The Council of Trent teaches definitively that the Gospel is the source of all saving truth and authentic moral teaching. As Catholics we are not called to “remain silent” about the Gospel in the name of “pluralism.” We are called, as Dei Verbum of the Second Vatican Council reminds us, “..to hold fast to the traditions” which we “have learned either by word of mouth or by letter (cf. 2 Thes 2:15), and to fight in defense of the faith handed on once and for all (cf. Jude 1:3)…” (Dei Verbum, No. 8).

2 comments:

Ellen Wironken said...

You're right.

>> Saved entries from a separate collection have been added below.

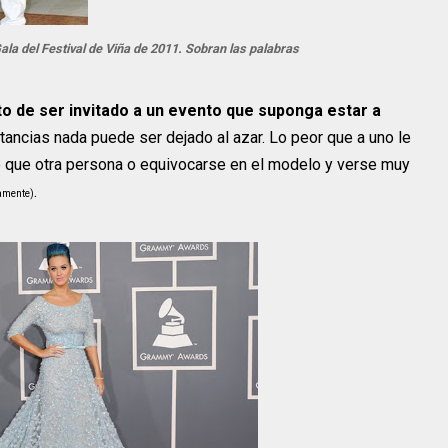
ala del Festival de Viña de 2011. Sobran las palabras
 de ser invitado a un evento que suponga estar a
tancias nada puede ser dejado al azar. Lo peor que a uno le
o que otra persona o equivocarse en el modelo y verse muy
.
ramente)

Silence in the Church on contraception would imply that it is possible to hold "another truth" in contradiction to what the Church teaches regarding contraception. And we are indeed called to reject such a pluralism and to fight in defense of the faith.

Fr. Hehir says something else interesting in the passage cited. He refers to the "contraception question." In other words, for Fr. Hehir, the Church's teaching on contraception is in question.

But it is not. The teaching is infallible. Pope Paul VI, in Humanae Vitae, was merely restating what the Church had always taught through her ordinary Magisterium.

The Church's teaching should not be framed as something which is questionable.

Carl said...

In his response to Joe Sacerdo's latest post, Charles Pierce over at the Boston Globe brushes off any constructive criticism of his confused article writing, "Quod scripsi scripsit." What I have written I have written.

Like Pontius Pilate he washes his hands of truth and allows Jesus to be crucified again.